Find the Sum of Divisors of a Number

problem-solving
Published

September 4, 2024

Finding the sum of divisors of a number is a fundamental problem in number theory with applications in various areas of computer science and mathematics. This post will look at different approaches to solving this problem in Python, ranging from simple brute-force methods to more efficient algorithms. We’ll examine the code, explain the logic, and analyze the time complexity of each approach.

Method 1: Brute-Force Approach

The most straightforward method involves iterating through all numbers from 1 up to the given number (n) and checking if each number is a divisor. If it is, we add it to the sum.

def sum_divisors_bruteforce(n):
  """
  Calculates the sum of divisors of a number using a brute-force approach.

  Args:
    n: The input number (integer).

  Returns:
    The sum of divisors of n.  Returns 0 if n is less than 1.
  """
  if n < 1:
    return 0
  total = 0
  for i in range(1, n + 1):
    if n % i == 0:
      total += i
  return total

# Example usage
number = 12
sum_of_divisors = sum_divisors_bruteforce(number)
print(f"The sum of divisors of {number} is: {sum_of_divisors}") # Output: 28

This approach has a time complexity of O(n), which means the execution time grows linearly with the input number. For large numbers, this can become quite slow.

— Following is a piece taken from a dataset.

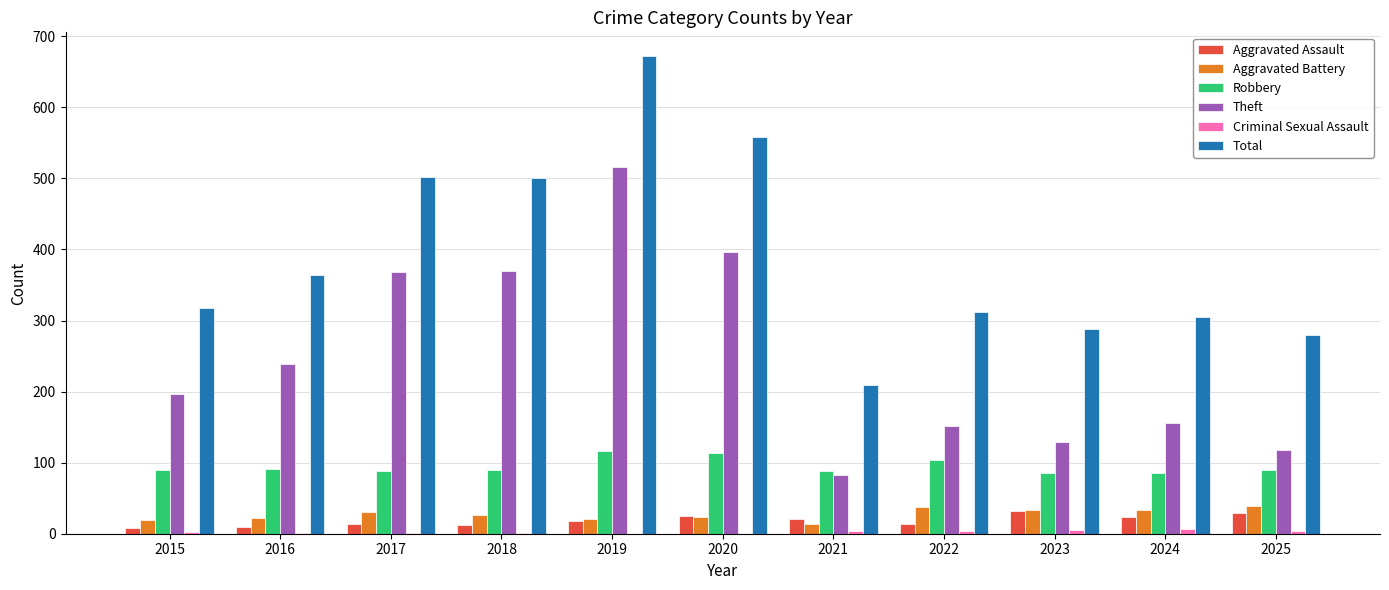

At which category is the sum across all series the highest?

2019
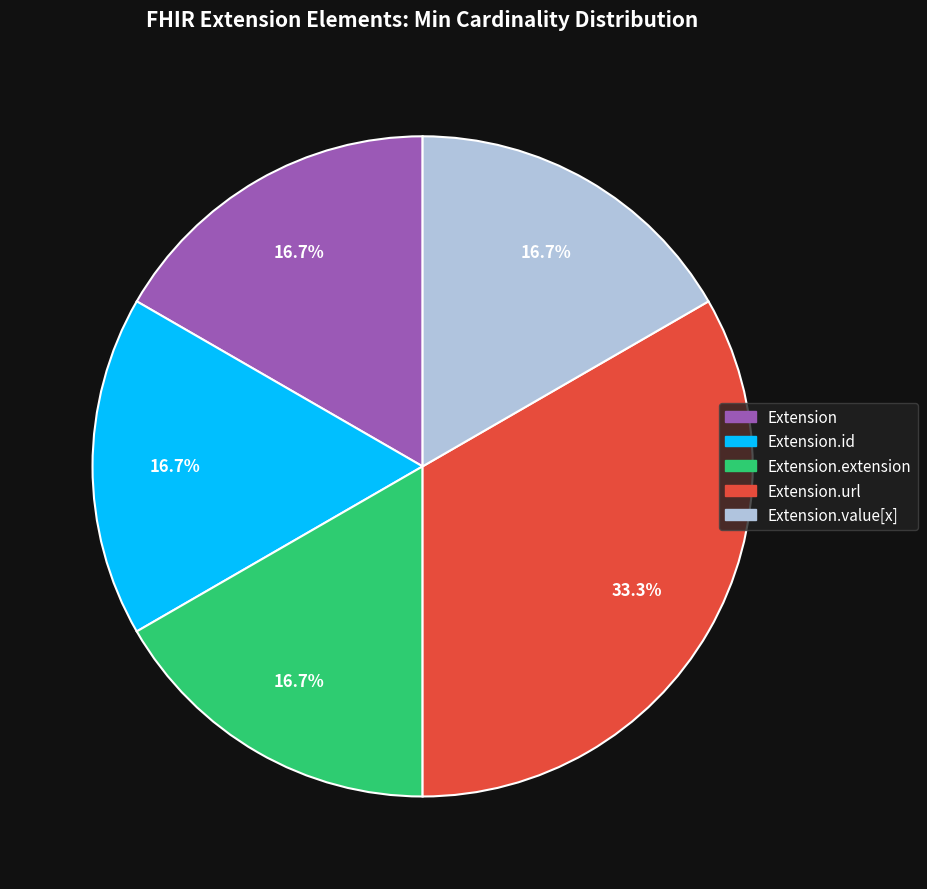

How many segments does this pie chart have?

5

Method 2: Optimized Approach using the Square Root

We can optimize the brute-force approach by only iterating up to the square root of n. For every divisor i found below the square root, there’s a corresponding divisor n/i above the square root.

import math

def sum_divisors_optimized(n):
  """
  Calculates the sum of divisors of a number using an optimized approach.

  Args:
    n: The input number (integer).

  Returns:
    The sum of divisors of n. Returns 0 if n is less than 1.
  """
  if n < 1:
    return 0
  total = 0
  for i in range(1, int(math.sqrt(n)) + 1):
    if n % i == 0:
      total += i
      if i * i != n:  # Avoid double-counting perfect squares
        total += n // i
  return total

# Example usage
number = 12
sum_of_divisors = sum_divisors_optimized(number)
print(f"The sum of divisors of {number} is: {sum_of_divisors}") # Output: 28

This optimized version has a time complexity of O(√n), a significant improvement over the brute-force method.

Method 3: Using Prime Factorization (Advanced)

For even greater efficiency, especially with very large numbers, prime factorization can be employed. This method involves finding the prime factors of the number and using their exponents to calculate the sum of divisors. However, this approach requires a separate algorithm for prime factorization, which can be computationally intensive for extremely large numbers. We won’t look at the implementation details here as it’s beyond the scope of this introductory post, but it’s worth noting as a highly efficient solution for advanced scenarios.